Plastic waste is a serious issue for the legal cannabis industry, but one pot shop in Canada has come up with a plan to help stem the tide of nonrecyclable trash.
The Niagara Herbalist, an independently-owned adult-use dispensary in St. Catharines, Ontario, just launched a buyback program for used weed packaging. The store now offers customers a store credit of 10 Canadian cents for glass jars or bottles, and 5 cents for recyclable weed packaging, including plastic pre-roll or vape containers and other plastic and cardboard material.
“Cannabis packaging is a problem,” said Niagara Herbalist co-owner Kevin Trethowan to MJBizDaily. “Right from day one, there’s been so much of it… The problem is that so many of the products in the cannabis industry, not all of them are recyclable. Some of the plastics may look like they can be recycled, but they can’t.”
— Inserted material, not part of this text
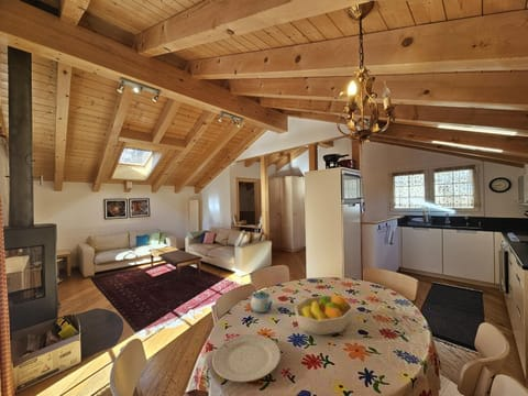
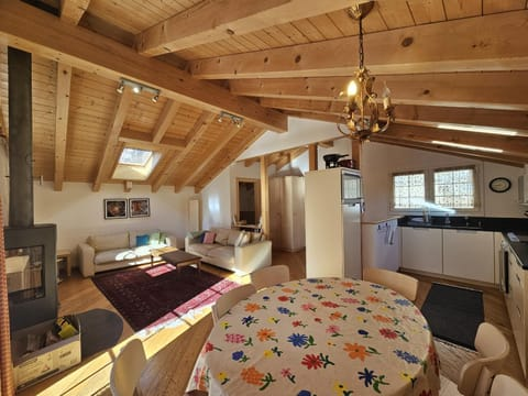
- chinaware [250,290,274,314]
- chinaware [211,333,282,383]
- fruit bowl [294,294,354,337]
Trethowan explained that customers end up tossing all plastic weed packaging “into their recycling bin, and when they get to the facility for sorting, you have tons of products which can’t be recycled.” Having to re-sort products to separate recyclable and nonrecyclable plastics adds a lot of time and cost for recycling services, “and all of the containers that can’t be recycled go into a landfill.”
To help stop these products from ending up in landfills, the store has begun accepting nonrecyclable plastic cannabis containers and trying to find ways to repurpose them. The new program, which took more than a year to fully implement, was developed with the assistance of Niagara College’s Environmental Management and Assessment program.
Health Canada keeps extensive records of the country’s legal weed production, sales, and use, but does not track the amount of plastic being used to package these products. Independent analyses have estimated that Canada’s legal pot industry uses more than 10,000 tons of plastic packaging, though, and a lot of that plastic ends up in the trash.
Although most legal weed producers would prefer to offer more environmentally-friendly solutions, Canada’s adult-use law requires that every legal weed product be placed in an individual childproof package. To comply with these regulations, cannabis products are sold in thick, plastic packaging, and most are also boxed in a second layer of cardboard. Thousands of Canadians have petitioned the government to either create a recycling solution or relax their packaging rules, but officials have yet to implement any serious changes.
Canada is not alone in its cannabis waste problem. Every US adult-use state has its own laws mandating childproof packaging, and many businesses end up using nonrecyclable plastic containers in order to save money. The US legal weed industry reportedly produces about 150 million tons of waste every year, and few states have stepped up to resolve this serious issue. New York lawmakers have proposed a new bill that would mandate recycling solutions for the state’s new adult-use market, but it remains to be seen whether this proposal will ever become law.
Meanwhile, some companies are attempting to solve the problem by creating cannabis packaging from cannabis itself. A Denver-based company is using industrial hemp to create renewable bioplastics, compostable alternatives to plastic weed packaging, and other companies will hopefully follow suit.